═════ PASSAGE FOR REVIEW

# Diesel Price VS Petrol



## werner (18 Mar 2008)

The price of diesel per litre is now in many garages 10 cents more expensive than petrol.

The wholesaler/Garage pays less excise duty in the region of 9 cents a litre to the government so it is even more profitable for a garage to sell diesel

As an indirect consequence of Min John Gormleys utter incompetence in adjusting the VRT rates in a fair manner, the (VRT rates post July now favour diesel engined cars) the motorist is now being ripped off by garages charging a higher diesel price to take advantage of the switch to diesel engines.

It's not much use shopping around as they are all at it

Is there a regulator with teeth that will address this issue?

What do you think?


----------



## shnaek (18 Mar 2008)

It is amazing that it has gone from being 10 cent cheaper to 10 cent dearer in the space of months. I was the ejit who bought a diesel last year so I'm being screwed every way!!


----------



## hjrdee (18 Mar 2008)

As someone who works in the oil industry I can tell you the forecourts are not making 10 cent more on Diesel than on Petrol! The difference in the forecourt purchase price bewteen the two is less than 1 cent, and the Diesel is more expensive.  Its the big oil companies who import the oil who may be making the profits but I certainly know some forecourts who are now even making 1.5cent a litre on Diesel and Petrol at the moment...


----------



## joe sod (18 Mar 2008)

══════════
═════ DATA BLOCK

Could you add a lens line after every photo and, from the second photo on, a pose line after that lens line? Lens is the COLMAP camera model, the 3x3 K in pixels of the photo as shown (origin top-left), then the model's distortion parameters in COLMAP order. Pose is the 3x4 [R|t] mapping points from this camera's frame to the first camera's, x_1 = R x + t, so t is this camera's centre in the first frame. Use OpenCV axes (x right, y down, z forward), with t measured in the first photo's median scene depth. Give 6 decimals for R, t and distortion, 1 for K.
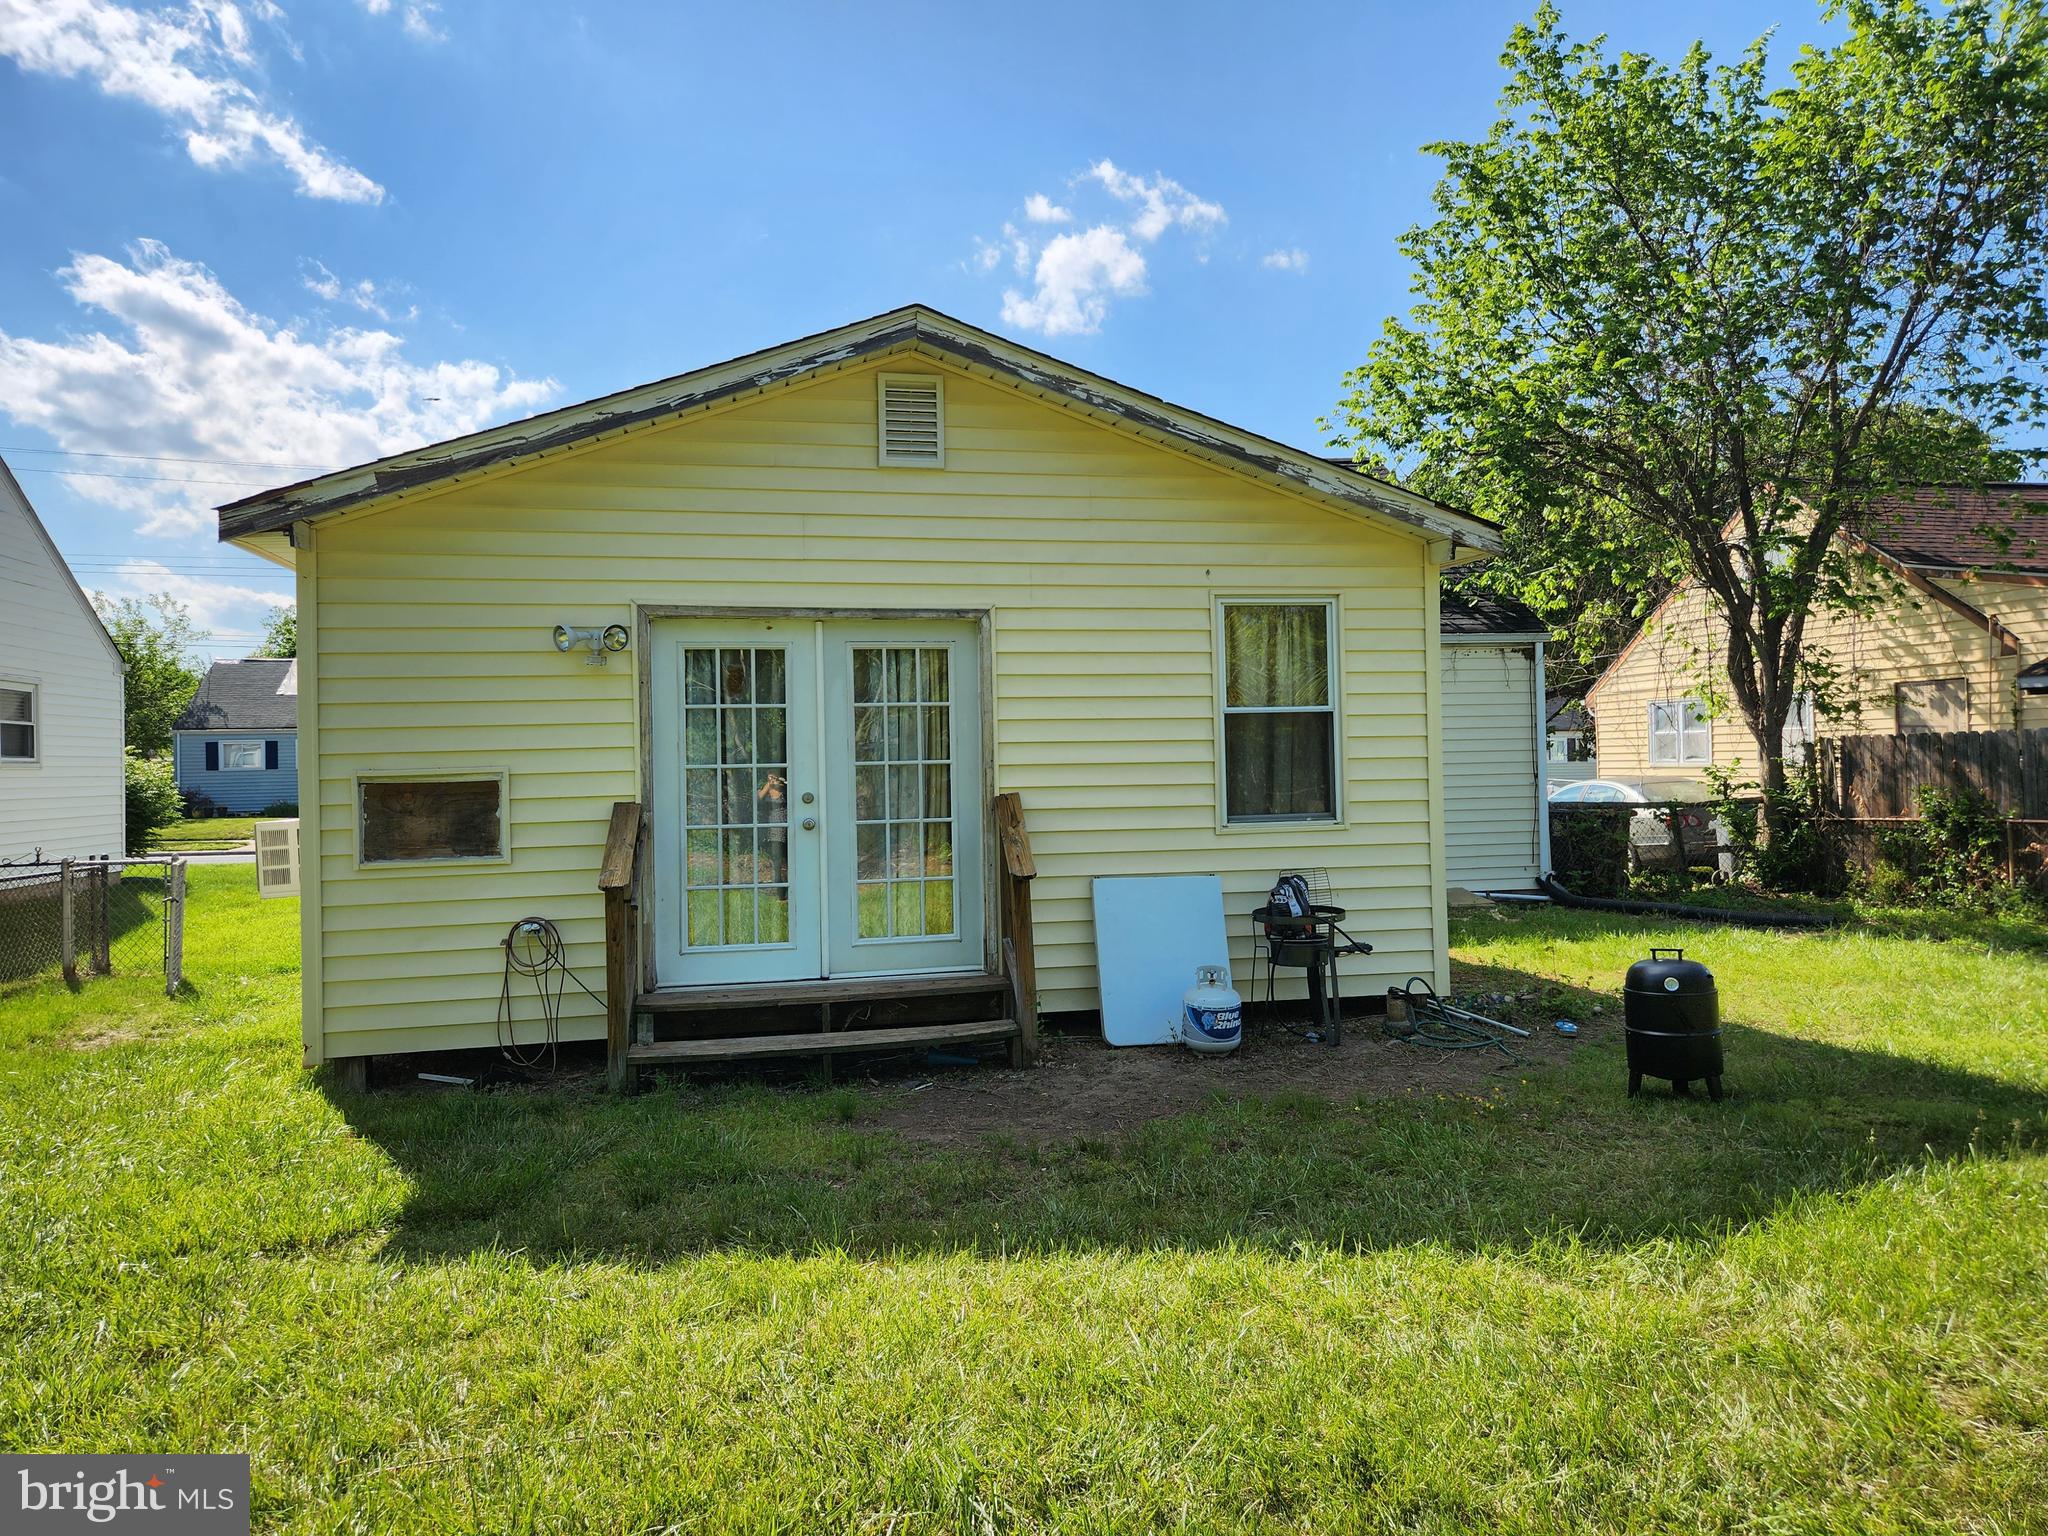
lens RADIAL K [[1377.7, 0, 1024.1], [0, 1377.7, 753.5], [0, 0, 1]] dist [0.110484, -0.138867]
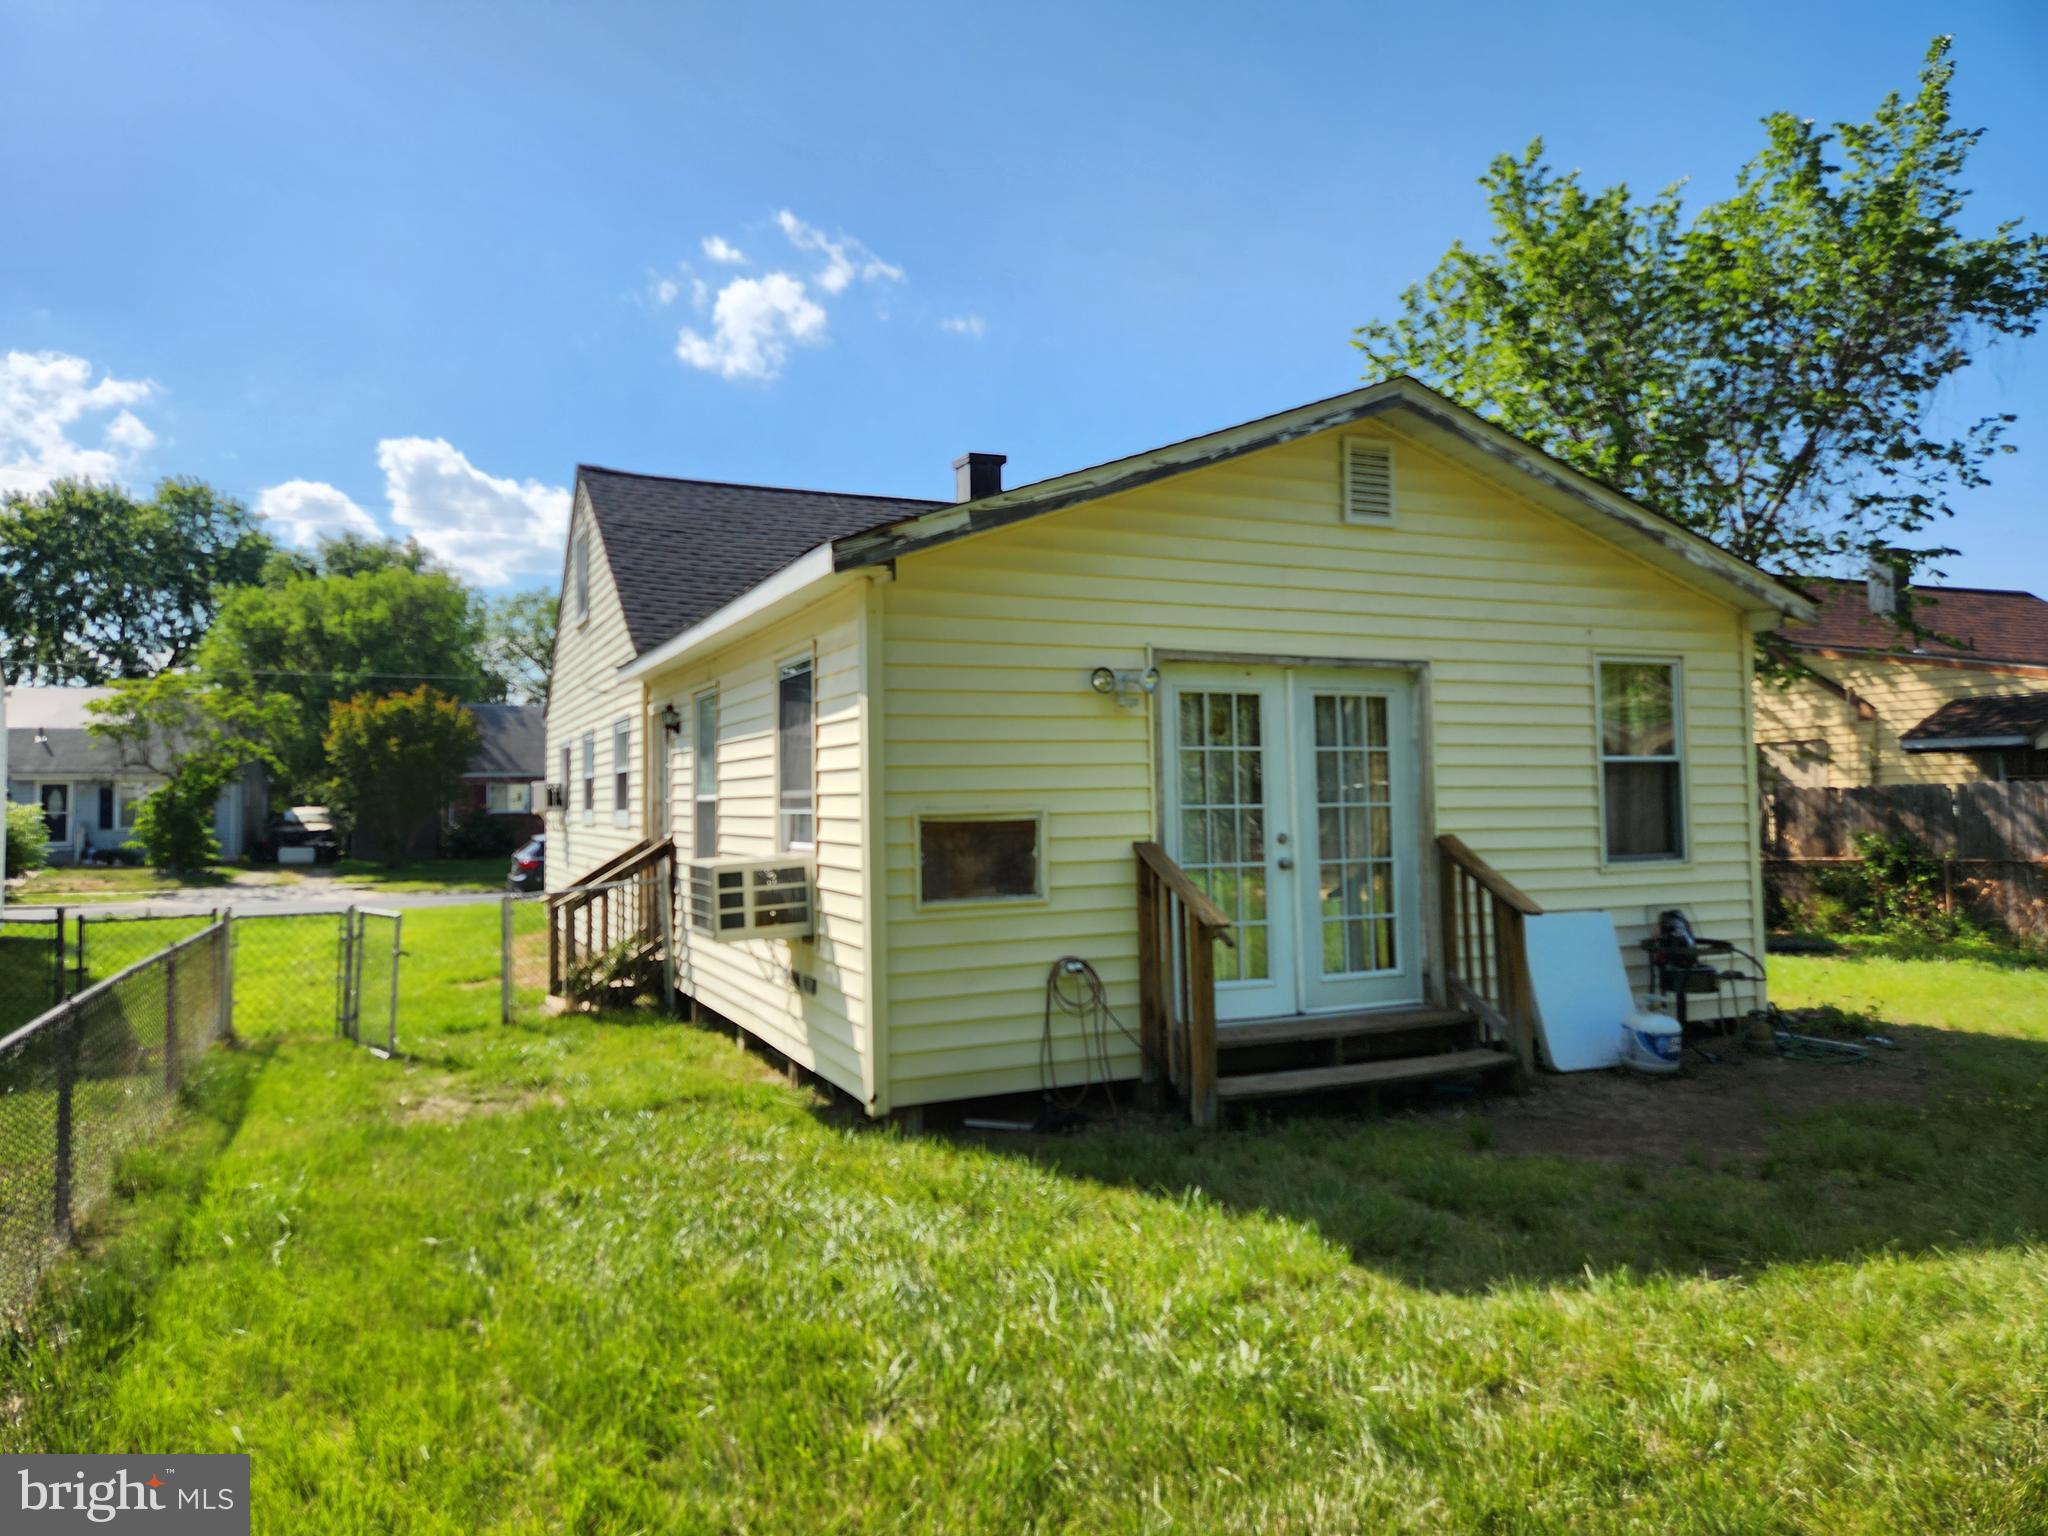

══════════

TASK 1: Can you return the stretch of the fuel price thread from "## hjrdee (18" through "sod (18 Mar 2008)", word for word?
TASK 2: Can you resume the fuel price thread from the point where it stops?
The listing is separate material, unrelated to the fuel price thread.

REPLY 1:
## hjrdee (18 Mar 2008)

As someone who works in the oil industry I can tell you the forecourts are not making 10 cent more on Diesel than on Petrol! The difference in the forecourt purchase price bewteen the two is less than 1 cent, and the Diesel is more expensive.  Its the big oil companies who import the oil who may be making the profits but I certainly know some forecourts who are now even making 1.5cent a litre on Diesel and Petrol at the moment...


----------



## joe sod (18 Mar 2008)

REPLY 2:
i think its got to do with the way oil is refined, both petrol and diesel are formed in the refining process, (im not an expert but im pretty sure this is the case), therefore even if there is more demand for diesel , they still have to make petrol also, because europe has alot of diesel cars, they have to import the extra diesel from the US as they don't use as much of it there and export the extra petrol to the US, it seems a bit silly as you are wasting fuel moving it around like this, maybe best to stick with petrol


----------



## Simeon (18 Mar 2008)

AFAIK the price is high because of overconsumption in N America - due to the very cold winter. It is being routed to the domestic heating market. In lots of the north eastern states this winter is the worst since records began.


----------



## BillK (18 Mar 2008)

price for diesel over here in England has been higher for years and is currently about £1.12 per litre (sterling)


----------



## BillK (19 Mar 2008)

Just to update yesterday's post, the cost of diesel is now £1.17 per litre at the same filling station which was yesterday's subject.


----------



## Pique318 (20 Mar 2008)

If some forecourts are just making 1.5c/l on fuel, then how come a place near me is selling fuel for 5c/l less than the others ? Is he making a 3.5c/l loss? Doubtful ! He's not on the main roads but all the locals know it exists. He also sells kero and agri diesel.

How is it that the prices are sticky? ie when the crude goes up, the pump prices go up instantly, but whe crude drops , it takes a few days for the pump prices to drop, and never to the same extent ?


----------



## xavier (20 Mar 2008)

Whatever rubbish is put up as an excuse the simple fact is that oil is traded in $ and yet the $ has collapsed against the €. Why have we not seen this reality reflected in fuel prices?


----------



## ubiquitous (20 Mar 2008)

xavier said:


> Whatever rubbish is put up as an excuse the simple fact is that oil is traded in $ and yet the $ has collapsed against the €. Why have we not seen this reality reflected in fuel prices?



We have. Fuel prices (net of the very high tax component therein) have not moved upwards in correlation with the fall of the dollar.


----------



## shnaek (20 Mar 2008)

Well, fuel prices fell significantly today:
http://www.rte.ie/business/2008/0320/oil.html?rss
so I am sure we'll see them going down as quickly as they went up in the last few weeks...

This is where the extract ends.